> **EXERCISE BRIEF**
Scan the material for the word "text" and copy each line where it occurs.

======== RECORDS SUPPLIED ========

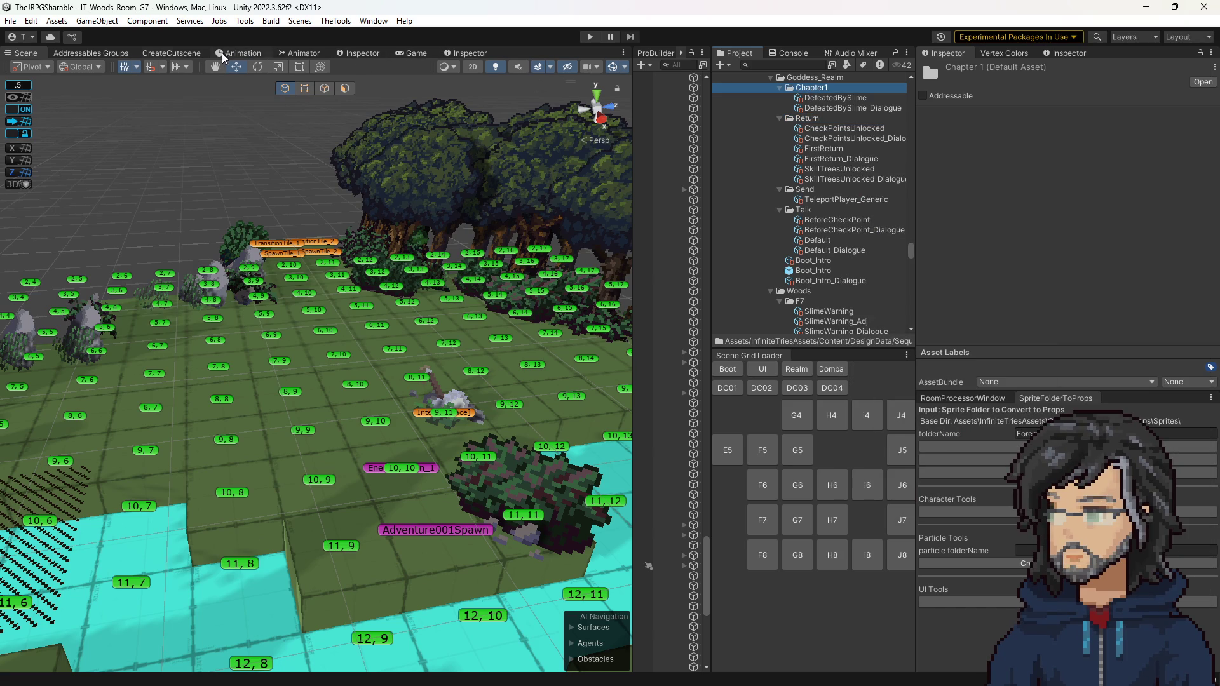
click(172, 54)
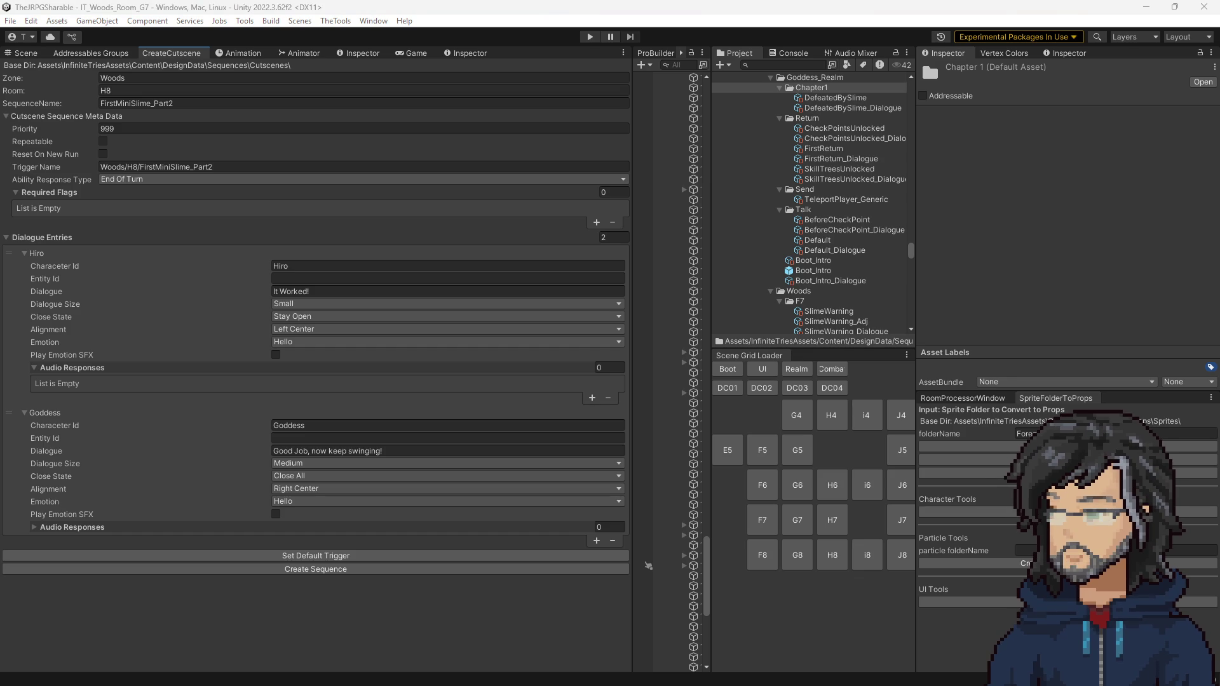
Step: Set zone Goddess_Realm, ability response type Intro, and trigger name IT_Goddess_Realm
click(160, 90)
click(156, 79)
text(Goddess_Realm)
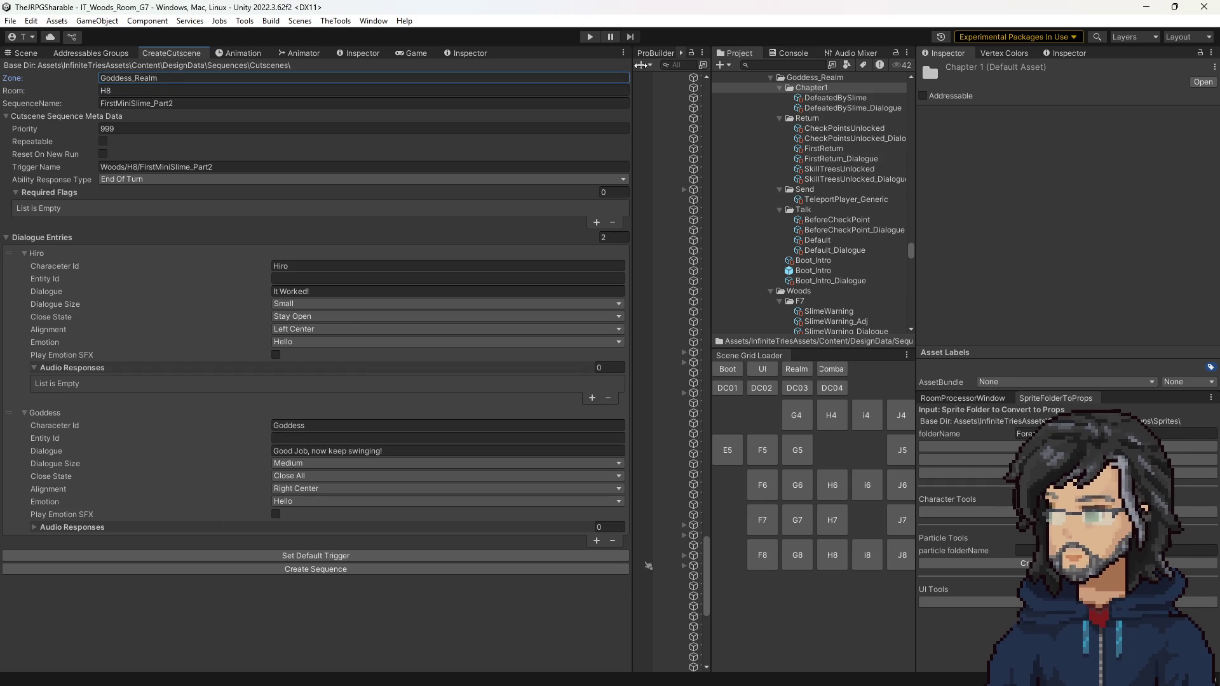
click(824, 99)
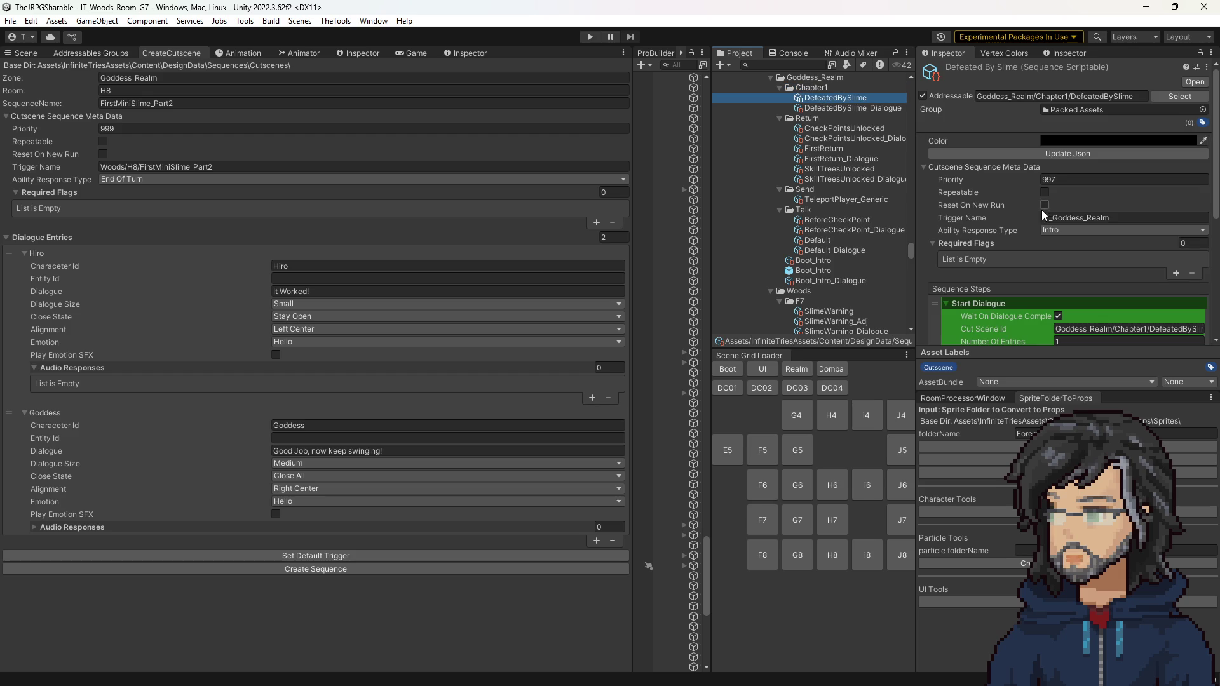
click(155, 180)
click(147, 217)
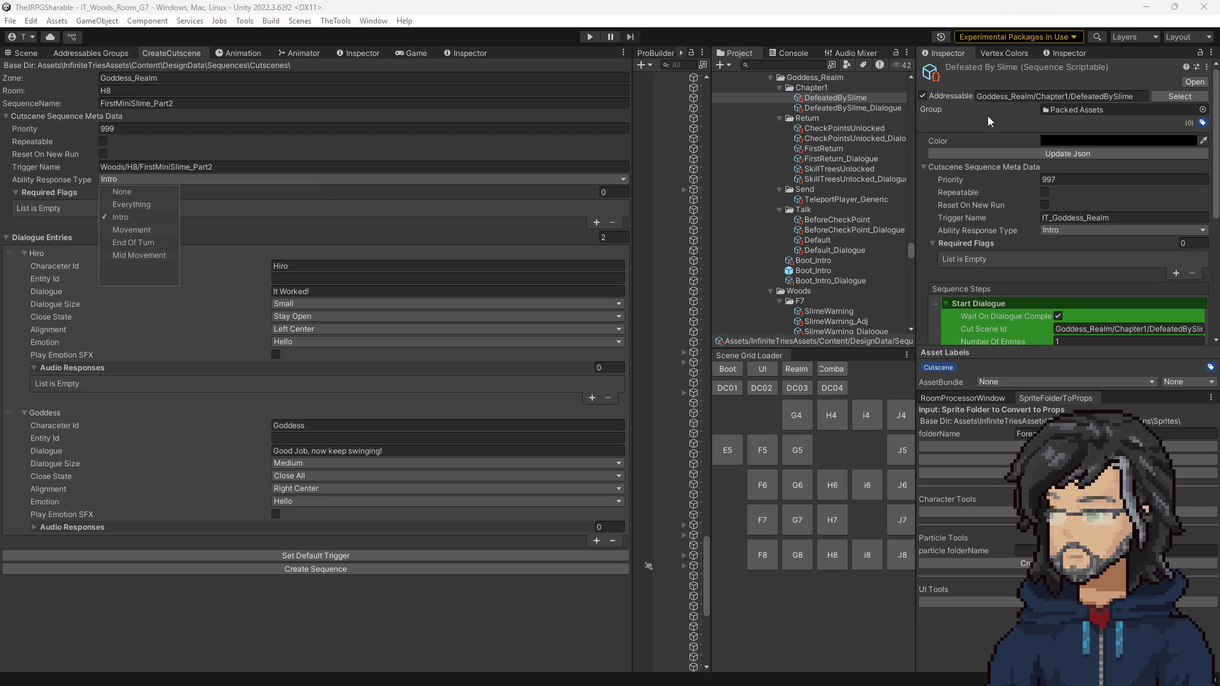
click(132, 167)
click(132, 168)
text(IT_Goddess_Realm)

========

> **EXPECTED OUTPUT**
text(Goddess_Realm)
text(IT_Goddess_Realm)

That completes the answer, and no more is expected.